- Task statement -
Where the word "Scaled" shows up in the entries below, please copy the whole line.

##### Record excerpts #####

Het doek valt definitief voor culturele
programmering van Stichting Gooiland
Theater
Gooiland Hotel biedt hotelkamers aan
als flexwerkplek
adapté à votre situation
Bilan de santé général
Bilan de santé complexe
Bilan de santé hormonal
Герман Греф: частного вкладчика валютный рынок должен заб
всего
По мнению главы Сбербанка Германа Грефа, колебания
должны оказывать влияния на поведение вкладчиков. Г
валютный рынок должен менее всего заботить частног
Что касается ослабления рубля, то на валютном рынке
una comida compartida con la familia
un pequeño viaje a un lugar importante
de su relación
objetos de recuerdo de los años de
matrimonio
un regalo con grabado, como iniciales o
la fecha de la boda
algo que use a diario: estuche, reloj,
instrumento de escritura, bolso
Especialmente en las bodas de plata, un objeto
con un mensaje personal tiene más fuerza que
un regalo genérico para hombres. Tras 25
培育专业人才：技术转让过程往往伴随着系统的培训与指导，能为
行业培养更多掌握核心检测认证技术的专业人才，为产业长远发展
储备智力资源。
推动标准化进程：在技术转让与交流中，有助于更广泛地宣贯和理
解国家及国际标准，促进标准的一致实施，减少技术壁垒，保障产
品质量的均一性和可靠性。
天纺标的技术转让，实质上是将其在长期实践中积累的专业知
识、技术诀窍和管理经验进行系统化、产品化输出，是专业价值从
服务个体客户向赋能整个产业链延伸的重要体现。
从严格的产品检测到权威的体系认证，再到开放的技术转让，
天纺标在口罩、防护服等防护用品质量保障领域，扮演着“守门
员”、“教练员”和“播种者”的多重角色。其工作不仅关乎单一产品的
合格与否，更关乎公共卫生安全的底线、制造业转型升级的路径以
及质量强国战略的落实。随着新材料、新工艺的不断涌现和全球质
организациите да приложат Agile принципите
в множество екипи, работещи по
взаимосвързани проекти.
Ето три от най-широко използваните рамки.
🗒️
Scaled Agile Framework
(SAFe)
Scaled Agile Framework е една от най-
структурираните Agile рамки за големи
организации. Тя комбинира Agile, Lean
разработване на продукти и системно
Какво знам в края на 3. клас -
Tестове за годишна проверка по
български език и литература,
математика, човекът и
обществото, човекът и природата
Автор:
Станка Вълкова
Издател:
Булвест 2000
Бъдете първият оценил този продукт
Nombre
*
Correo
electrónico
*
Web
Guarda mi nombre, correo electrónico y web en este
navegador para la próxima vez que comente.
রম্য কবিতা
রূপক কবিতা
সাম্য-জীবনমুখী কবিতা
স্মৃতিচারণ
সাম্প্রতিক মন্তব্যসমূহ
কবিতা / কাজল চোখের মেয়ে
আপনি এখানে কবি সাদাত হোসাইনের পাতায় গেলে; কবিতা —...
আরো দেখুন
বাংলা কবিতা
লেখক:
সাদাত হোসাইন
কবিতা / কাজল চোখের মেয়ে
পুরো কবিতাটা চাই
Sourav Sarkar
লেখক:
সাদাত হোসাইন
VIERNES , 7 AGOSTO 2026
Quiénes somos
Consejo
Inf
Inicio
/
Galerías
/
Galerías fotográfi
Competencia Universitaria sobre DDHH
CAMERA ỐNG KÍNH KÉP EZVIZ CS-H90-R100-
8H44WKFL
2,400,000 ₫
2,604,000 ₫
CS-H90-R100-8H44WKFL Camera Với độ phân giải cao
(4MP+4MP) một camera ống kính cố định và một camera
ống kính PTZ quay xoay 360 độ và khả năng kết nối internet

#####

- Result of this task -
Scaled Agile Framework
Scaled Agile Framework е една от най-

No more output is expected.